Natalie, meanwhile, puts it like this.

"Our music has dynamics, it has crescendos and de-crescendas which don't exist with most bands. A lot of bands choose just one volume throughout a song, with maybe one break. Also, lots of bands don't bother putting the lyrics on sleeves. Well, some people think that's good because it leaves the listener to his/her devices. To write down the lyrics, that's revealing yourself alone -- to tell people something you've thought and you've laboured over and you've felt at one time, put it all on one piece of paper and say HERE. I think that's revealing enough, whether it's talking of your own experience or watching someone else's experience."

People are naturally going to see Natalie Merchant as the primal force in the Maniac mash which might be understandable (considering her many charms) but slightly unfair (considering the growing strength of stylistic charge that the rest of the band now offer). As I sit in their Venlo hotel, on the last day of my four-day Dutch sojourn, I listen to Dennis, Rob, Jerry, Steve and John etch out their own perspectives on the rise of 10,000 Maniacs, struck by their total and absolute faith in this unwinding, rolling drama. It's John Lombardo who finally draws out the greatest shake of absurdity in all these music compartments.

"It would be uncomfortable if, when we did a country song, it sounded like Tammy Wynette - then we started a reggae-influenced one, singing, 'bout ganga maaan'. We try not to exploit style. We sing the same kind of songs, but generally it concerns themes that are important to us. All these lists of influences? It's like doing a painting, and someone coming in and saying, 'Hey! I see you use blue here for the sky! Is that influenced by Dali? Dali used a lot of blue.'

"lt's the same as someone coming up to us and saying, 'Hmm. . . . I see there's some reggae in there. Were you influenced by The Police?"

Just now, the band seem the perfect compliment (onstage) to Natalie's tireless twists and spins -- vocally/physically -- and her playful song interludes -- whispers and fragments of some favourite old folk songs. They now seem the perfect compliment (on record) to her musky vocal charm and her comprehensive word images. When she talks of wanting to put all her experience in that live performance, just let every drop spill out, I'm not wary of saying that -- between the faint tickle of Tide or Back O the Moon to the escalating sexual-sensual climax of Colonial Wing -- they're close to grasping some of the crucial extremes; shaping the loneliness and chaos of great sadness and the tornado-force of great joy with a reassuring strength of imagination.
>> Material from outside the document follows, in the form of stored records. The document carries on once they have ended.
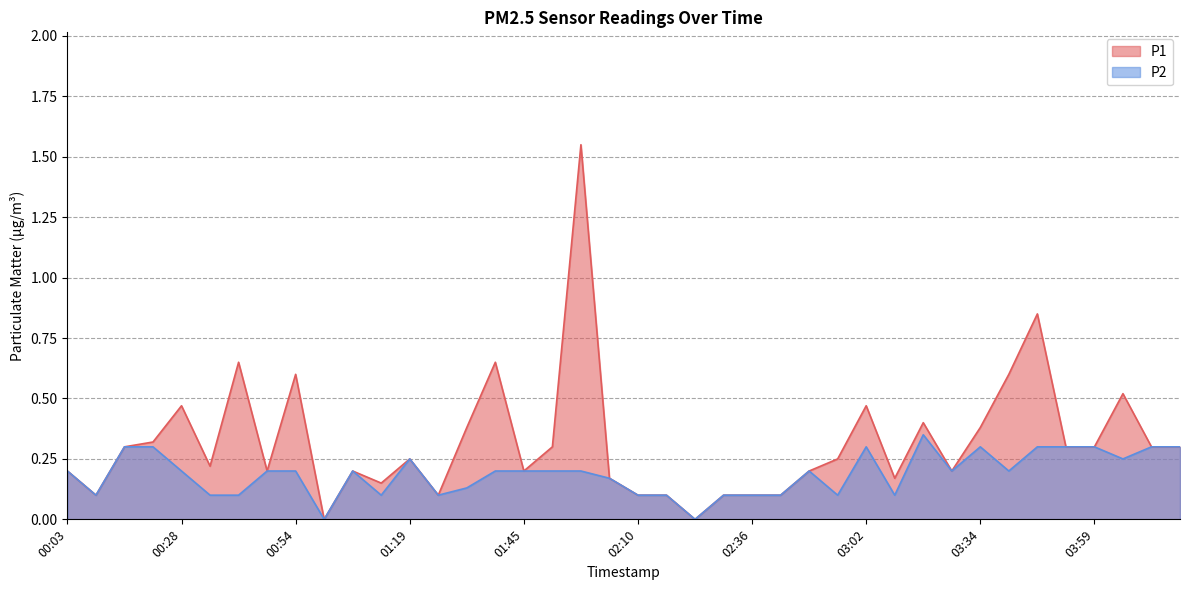

Reading right to left, what are all the values shown in this chart?

P1: 0.3	0.3	0.5	0.3	0.3	0.8	0.6	0.4	0.2	0.4	0.2	0.5	0.2	0.2	0.1	0.1	0.1	0.0	0.1	0.1	0.2	1.6	0.3	0.2	0.7	0.4	0.1	0.2	0.1	0.2	0.0	0.6	0.2	0.7	0.2	0.5	0.3	0.3	0.1	0.2
P2: 0.3	0.3	0.2	0.3	0.3	0.3	0.2	0.3	0.2	0.3	0.1	0.3	0.1	0.2	0.1	0.1	0.1	0.0	0.1	0.1	0.2	0.2	0.2	0.2	0.2	0.1	0.1	0.2	0.1	0.2	0.0	0.2	0.2	0.1	0.1	0.2	0.3	0.3	0.1	0.2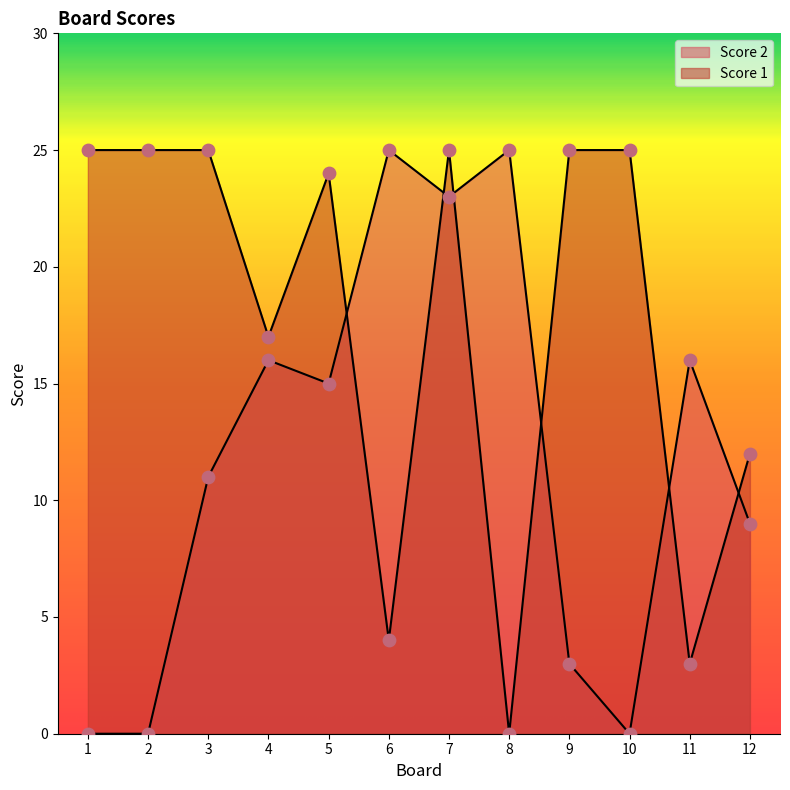

Which series has the largest total across all categories?

Score 1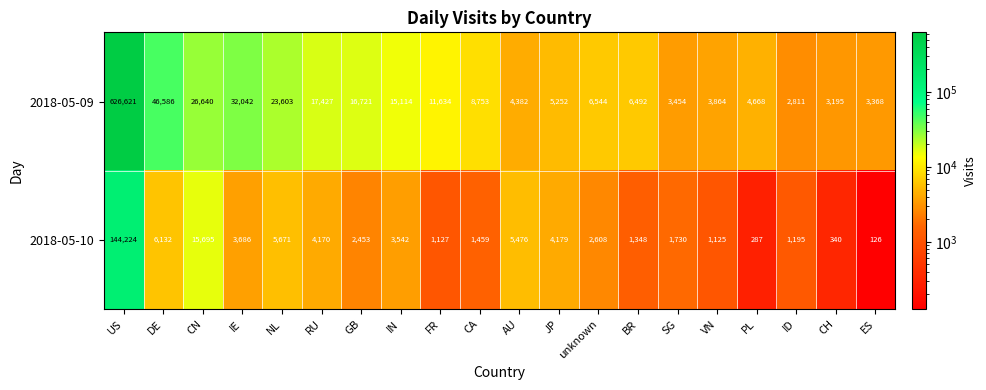

At how many categories does at least one series exceed 356437?

1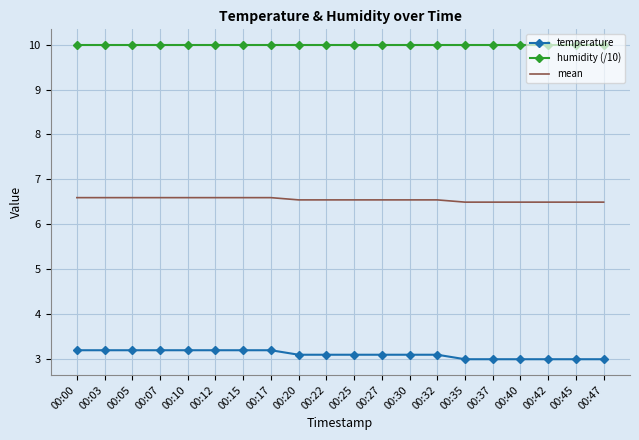

The value of mean at 00:12 is 6.6. True or false?

True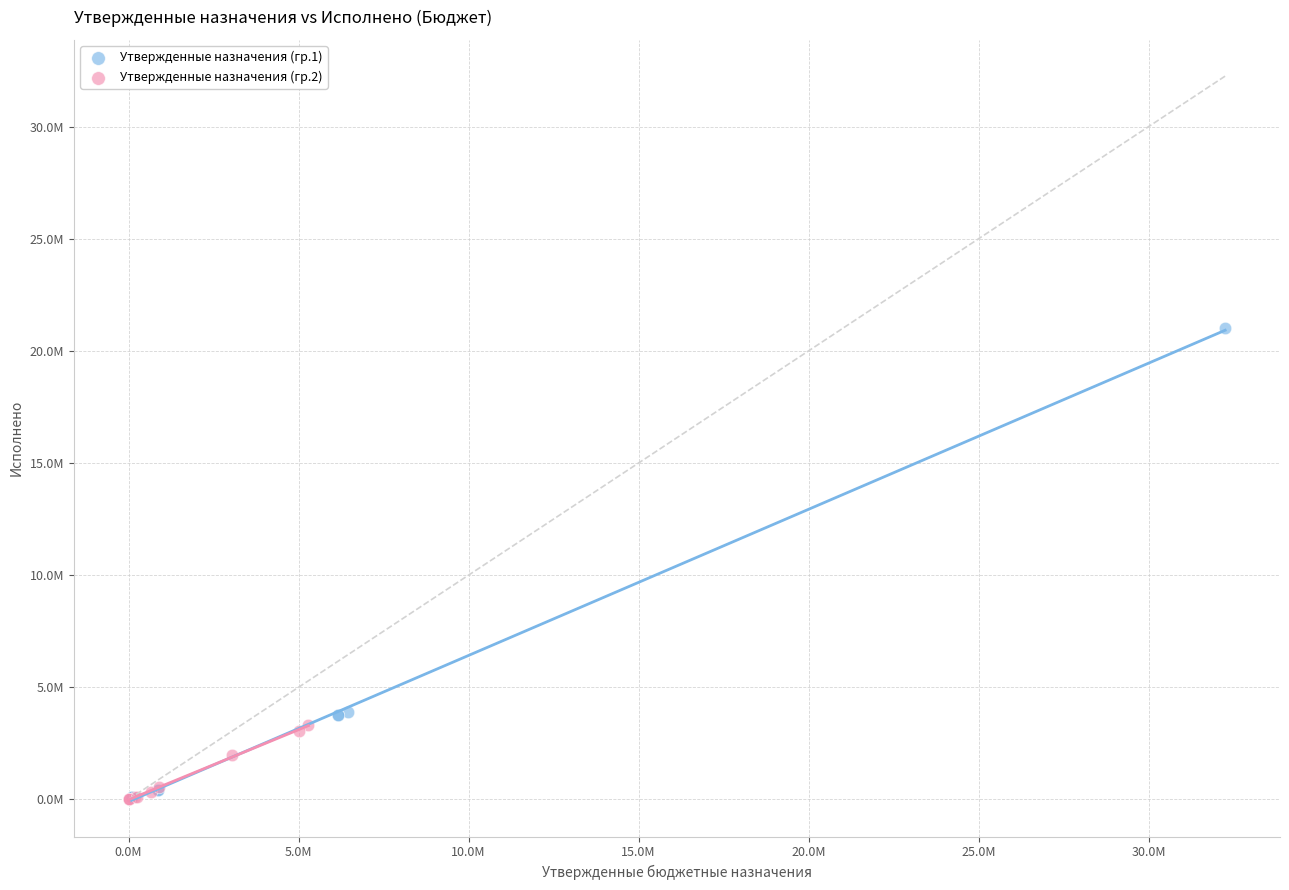

What are all the series names shown in the legend?

Утвержденные назначения (гр.1), Утвержденные назначения (гр.2)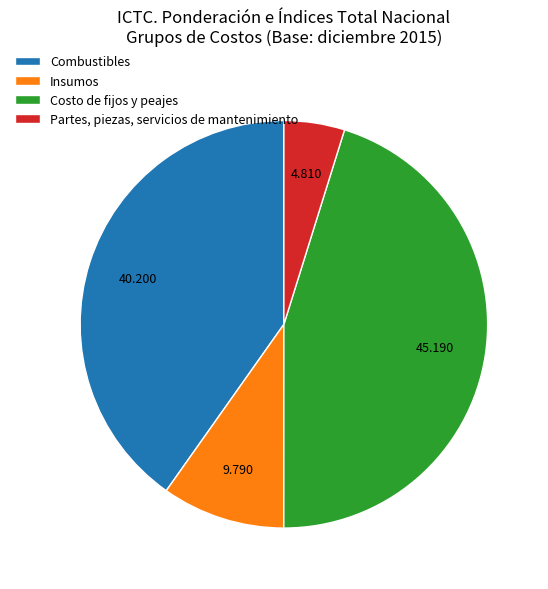

Does Combustibles represent more than half of the total?

No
Beyond that, Natalie's words spin out. . . marvellous and mysterious, seemingly aware of their own masked nature but settling with half-glimpses and split glances. Besides, she tells me that "I feel I reveal myself more when I dance than when I sing." On stage, she'll spin and spin, as the other five Maniacs almost casually carve out these twilight melodies that seem (at first) too softly persuasive, too wholesomely calm but... scatter and swarm and catch you up in their infectious magic touch.

"lt's good that there's a sense of joy about our performances now," Natalie reflects. And, as she looks out onto the still, early-morning hushed Venlo streets, I ask her to try and sum it all up, all those spins, all those beautifully strange word-marriages, all that joy ...

"I think we're romantic. I certainly romanticise in my songs, try to lift everything above the subliminal. If you can't glorify things like matadors and great painters... if you can't glorify human life. . ."

Her voice ebbs away to an untroubled, comfortable silence. Sometimes silence says it all.